Ok, so I wasn't really sure if I should post this in the BPD forum or here. But I think this would be the most helpful because I know BPD backwards, forwards, and inside out. The problem I'm having is not understanding Bipolar AT ALL.
So I've been with my boyfriend for a couple months now, and it's been wonderful. But it's also been the hardest couple of months I've ever had in a relationship. When things are going good they are better and easier than I ever thought a relationship could be. But there is one major thing that I feel is the reason things are hard. He's Bipolar, and I have Borderline Personality Disorder. At first when he told me he was Bipolar I didn't real think it would be an issue at all. They do after all say professionals have a really hard time separating the two disorders because they are so similar. So we should understand each other right? If our disorders are so similar it should be really easy right?
WRONG.
I COULDN'T BE MORE WRONG.
I guess I can see how they are similar, but oh my goodness. The only real issue is when we are fighting, and I'll tell you why, ME. So if you know nothing about BPD...I can't really explain it in short form.
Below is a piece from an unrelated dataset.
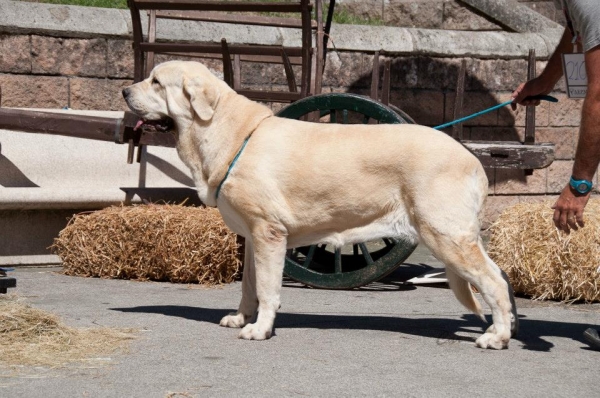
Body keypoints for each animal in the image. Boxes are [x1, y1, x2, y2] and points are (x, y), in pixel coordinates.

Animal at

Like it LITERALLY makes NO sense to someone who doesn't have a BPD brain. BP is a chemical thing and BPD is like....not. OK I TRIED. I can't think of a short way to explain it. I'll post the Google definition for those who don't know what it is, only because I think it's important for the story. So here's the part that makes our fights so bad.
"Borderline personality disorder is ultimately characterized by the emotional turmoil it causes. People who have it feel emotions intensely and for long periods of time, and it is harder for them to return to a stable baseline after an emotionally intense event."
...This post is a train wreck...
I'M SORRY.
Basically I'm CRAZY emotional. He can just change the tone in his voice and I'll pick up on it and think I did something wrong and ask over and over and over if he's ok. He says nothing is wrong and he gets that tone when he's tired or not feeling anything. (which having BPD I literally have NO IDEA how someone can not be feeling anything, like is this a thing???) But I can't make myself listen...and I'll keep asking. Then he DOES get mad. And we will fight. BAD. Then he needs a lot of time to cool down and he goes back to that "unemotional" place. Someone please help me understand Bipolar. Being BPD I can go 0-100 in zero seconds flat, then go to 20, 80, -30, 200, and back in under a minute. I'm up and down and all over the place, my emotions run my life. And for some reason him just being chill and doing nothing triggers me really bad and sends me UP THE WALL. It makes me so anxious. I don't know what I'm supposed to do. And his emotions change out of nowhere, not like what people stereotype BP to be like, in all honesty BPD is MUCH closer to the stereotype of BP if you ask me. But I mean like he can just get that blank emotionless feel out of nowhere, then he can also get depressed out of nowhere. The only reason it's an issue is because I want to fix it, I want to make him happy again. But that blank feeling is not a bad thing right? Normal people feel like that too don't they? Is there anything I can even do? Or does he just have to ride it out? I really hope I'm not offending anyone. I'm 100% not educated about this.
I guess the main reason I'm writing this is I want someone to explain BP to me better, I want to be able to UNDERSTAND what he's going through. What things help? What makes things worse? What things do I just need to let him work through? I know you might say "just ask him" but we tried that. We can't talk on the same level. Like we can't get each other to understand each other. I'm pushing him to the edge. Like he had very good control of his BP until me. We trigger the worst in each other. I'm starting therapy again next month, so things should get better. Thank you for reading down this far, I'm sorry this was so....badly put together. Like I know what I want, but I can't get the right words.....
Any help would be amazing. I also think I might post something about this in the BPD forum too. I don't know.....I'm falling apart here. Sorry.